While all life may be considered a miracle, some births are extra miraculous.
Napoleon, an Irish Sport/Hunter colt, was not able to stand or nurse on his own after being born, and had a worsening case of diarrhea. Despite being born three weeks past his due date, radiographs taken by Napoleon’s primary care veterinarian showed that his leg bones had not fully formed. Additionally, his mother’s placenta had strange coloring, which suggested placentitis, which is a uterine infection.
Owner Martha Denver and her veterinarian tried to bottle feed Napoleon, but to no avail. So, just 12 hours after being born, Denver brought Napoleon to the MSU Veterinary Medical Center.
At MSU, Napoleon was admitted to the Pegasus Critical Care facility, where clinicians from the Emergency and Critical Care Service ran more diagnostic tests. Napoleon was diagnosed with sepsis and bronchopneumonia in addition to the placentitis and incomplete ossification, or incomplete bone growth.
It was a tough situation, and Napoleon—who still hadn’t been named at the time—had less than a 40 percent chance of survival.
“Dr. Holcombe named him,” says Denver. “I told her I didn’t want to know his name until we knew he would make it.”
That took time. Napoleon was initially treated with a plasma transfusion, broad spectrum antimicrobials, and intravenous fluids, as well as intravenous nutrition. After two days, Napoleon’s diarrhea had resolved, and he was placed on strict bed rest for two weeks. During this time, Napoleon required a foal sitter to be with him 24/7 to minimize further crushing of the delicate bone structures while they developed.
Two weeks later, the team fit Napoleon with fiberglass tube casts that allowed him to stand without crushing his knee bones as they continued to form. Because the casts had to immobilize his legs, Napoleon’s tendons, ligaments, and muscles had not yet strengthened.
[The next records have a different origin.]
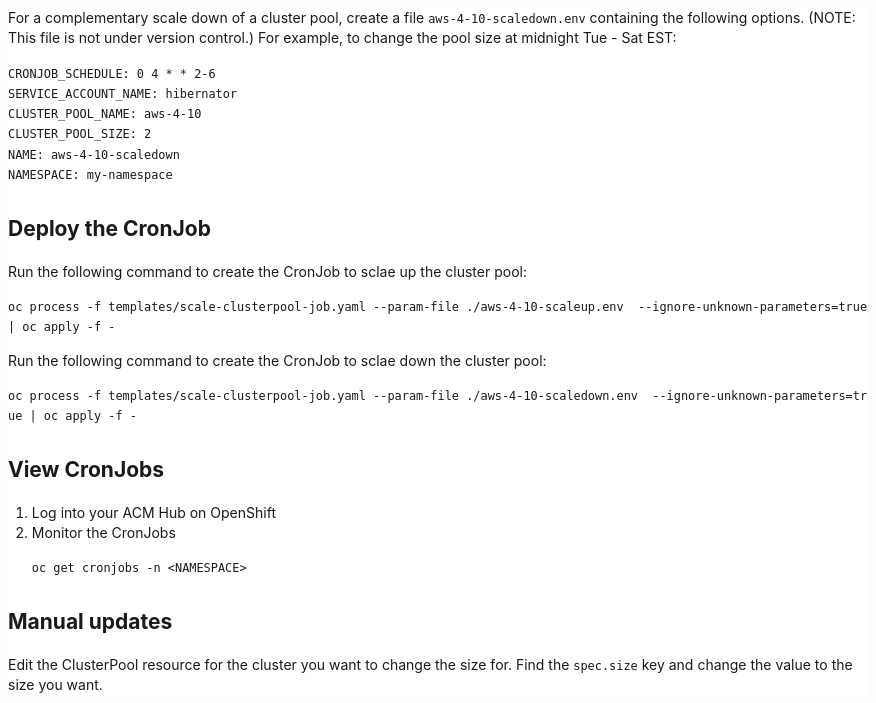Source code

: For a complementary scale down of a cluster pool, create a file `aws-4-10-scaledown.env` containing the following options. (NOTE: This file is not under version control.) For example, to change the pool size at midnight Tue - Sat EST:
```
CRONJOB_SCHEDULE: 0 4 * * 2-6
SERVICE_ACCOUNT_NAME: hibernator
CLUSTER_POOL_NAME: aws-4-10
CLUSTER_POOL_SIZE: 2
NAME: aws-4-10-scaledown
NAMESPACE: my-namespace
```


## Deploy the CronJob
Run the following command to create the CronJob to sclae up the cluster pool:
```
oc process -f templates/scale-clusterpool-job.yaml --param-file ./aws-4-10-scaleup.env  --ignore-unknown-parameters=true | oc apply -f -
```

Run the following command to create the CronJob to sclae down the cluster pool:
```
oc process -f templates/scale-clusterpool-job.yaml --param-file ./aws-4-10-scaledown.env  --ignore-unknown-parameters=true | oc apply -f -
```

## View CronJobs
1. Log into your ACM Hub on OpenShift
2. Monitor the CronJobs
   ```
   oc get cronjobs -n <NAMESPACE>
   ```

## Manual updates
Edit the ClusterPool resource for the cluster you want to change the size for.  Find the `spec.size` key and change the value to the size you want.
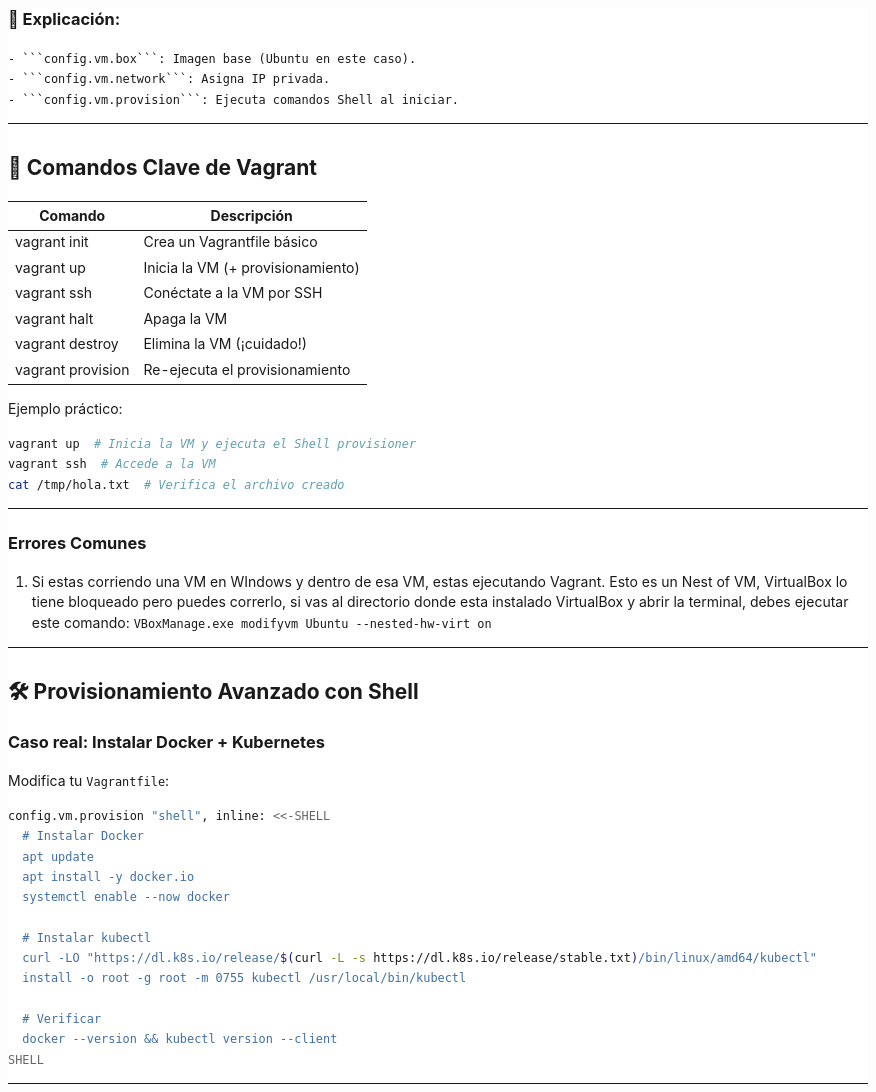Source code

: ### 📝 Explicación:
    - ```config.vm.box```: Imagen base (Ubuntu en este caso).
    - ```config.vm.network```: Asigna IP privada.
    - ```config.vm.provision```: Ejecuta comandos Shell al iniciar.

---

## 🚀 Comandos Clave de Vagrant
| Comando	          | Descripción                        |
|-------------------|------------------------------------|
| vagrant init	    | Crea un Vagrantfile básico         |
| vagrant up	      | Inicia la VM (+ provisionamiento)  |
| vagrant ssh	      | Conéctate a la VM por SSH          |
| vagrant halt	    | Apaga la VM                        |
| vagrant destroy	  | Elimina la VM (¡cuidado!)          |
| vagrant provision	| Re-ejecuta el provisionamiento     |

Ejemplo práctico:
```bash
vagrant up  # Inicia la VM y ejecuta el Shell provisioner
vagrant ssh  # Accede a la VM
cat /tmp/hola.txt  # Verifica el archivo creado
```

---

### Errores Comunes

1. Si estas corriendo una VM en WIndows y dentro de esa VM, estas ejecutando Vagrant. Esto es un Nest of VM, VirtualBox lo tiene bloqueado pero puedes correrlo, si vas al directorio donde esta instalado VirtualBox y abrir la terminal, debes ejecutar este comando:
```VBoxManage.exe modifyvm Ubuntu --nested-hw-virt on```

---

## 🛠️ Provisionamiento Avanzado con Shell

### Caso real: Instalar Docker + Kubernetes
Modifica tu ```Vagrantfile```:
```bash
config.vm.provision "shell", inline: <<-SHELL
  # Instalar Docker
  apt update
  apt install -y docker.io
  systemctl enable --now docker
  
  # Instalar kubectl
  curl -LO "https://dl.k8s.io/release/$(curl -L -s https://dl.k8s.io/release/stable.txt)/bin/linux/amd64/kubectl"
  install -o root -g root -m 0755 kubectl /usr/local/bin/kubectl
  
  # Verificar
  docker --version && kubectl version --client
SHELL
```

---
The team worked with Napoleon using step-down splints, leg bandages, and passive range of motion exercises to facilitate proper tendon development without stressing his bones. Then, Napoleon began using MSU’s underwater treadmill in the Dr. Elwood and Linda Collins Rehabilitation Center. This allowed him to walk with 80 percent less weight-bearing impact on his joints and bones.
Napoleon was a hydrotherapy master. He walked on the underwater treadmill for 30 minutes per day, 5 days per week, and almost reached a full trot. He continued his hydrotherapy for less than two weeks before being discharged with careful monitoring, diet, and housing instructions.
Napoleon’s treatment and recovery were multi-faceted, extensive, and took a long time. But Denver says MSU kept her informed.
“The communication was great,” says Denver. “The team kept me updated every step of the way.”
Denver says that since being home, Napoleon is doing well.